Cooler Master has unveiled the latest iteration of its venerable Cosmos series, marking the first true successor to 2007's Cosmos 1000 chassis. The Cosmos II literally brings the series to new heights, measuring approximately five inches taller than its predecessor at 27.7in (H) x 26.1in (D) x 13.5in (W).

Despite being mostly made out of aluminum and plastic instead of steel like its progenitor, the Cosmos II weighs nearly seven pounds more at a commanding 48.5lbs. In fact, it's so big, Cooler Master has placed it in a new "Ultra Tower" form factor, whereas previous versions were deemed "Full Tower."

Although its size might discourage some of you, most hardware enthusiasts seem thrilled at the prospect of owning a Cosmos II. After all, you know what they say about big cases, right? You can fit lots of stuff inside. The new chassis can accommodate up to 13 3.5-inch drives and 10+1 expansion cards.

Feature-wise, you can expect nothing short of excellence based on reviews we've seen, including one written by TechSpot community member Red1776. Externally, you'll find two bars above and below the chassis. The top ones are for easier transportation while the bottom set improves airflow under the case.

The front panel has two sliding covers. One conceals an attractive array of buttons for power, reset, fan speeds and LEDs. The other cover glides down the front fa├žade to reveal three 5.25-inch bays and two 3.5-inch dock-X hot-swappable SATA hard drive bays.
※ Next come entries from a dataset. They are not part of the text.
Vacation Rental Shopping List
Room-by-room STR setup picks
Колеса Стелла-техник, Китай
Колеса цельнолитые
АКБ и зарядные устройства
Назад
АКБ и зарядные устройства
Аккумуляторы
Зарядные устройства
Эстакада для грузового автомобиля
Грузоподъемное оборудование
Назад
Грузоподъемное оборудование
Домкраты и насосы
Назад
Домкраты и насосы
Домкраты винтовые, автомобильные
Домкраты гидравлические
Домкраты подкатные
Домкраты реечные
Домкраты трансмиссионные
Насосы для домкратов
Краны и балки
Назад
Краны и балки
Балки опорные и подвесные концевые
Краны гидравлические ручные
Both HDD slots are secured by tubular locks.

Front connectivity includes four USB 2.0 ports, two USB 3.0 ports, as well as an eSATA port and audio jacks. As usual, Cooler Master has made liberal use of mesh all around the enclosure, including the side panels, which are more like doors. They swing open on a hinge but are easily removable if desired.

Inside, you'll find a smorgasbord of chambers, bays and grommets. The bottom has a dual-120mm fan bracket in front of a tool-free cage with room for six 2.5 or 3.5-inch devices. This sits beside a bottom-mounted power supply bracket that supports extra-long units and has noise-dampening padding.

The remaining five hard drives can be seated in a sideways-mounted cage placed behind the front panel, below the hot-swappable bays. This can be removed if you need additional space for super long expansion cards (up to a whopping 15.15 inches) or if you simply want to improve the intake airflow.

The primary chamber supports virtually all motherboard sizes, including E-ATX and XL-ATX, while there's enough clearance for the beefiest of CPU heatsinks (up to 7.48 inches tall). As noted, there's plenty of room for PCI-E cards with 10 horizontal openings and one vertical slot for connectivity expansion.

The Cosmos II supports more fan combinations than we can coherently list, but just know that the case is no slouch when it comes to cooling -- be that air or liquid. You'll find tubing holes in various places around the chassis and there is native support for triple radiators in the top-most compartment.

The air-cooling configuration seems extremely efficient. According to Red1776's performance tests, Cooler Master's latest enclosure offers superior cooling to the company's HAF 932, keeping the processor, graphics, hard drive and chipset temperatures lower by between two and six degrees Celsius.

The Cosmos II is expected to crash through shelves this month with a price of roughly $350. Although that's about $150-$200 more than you'll pay for the HAF 932, HAF X or CM Storm Trooper, the price seems well justified. We'll find out for sure when we get our hands on a review unit in the near future.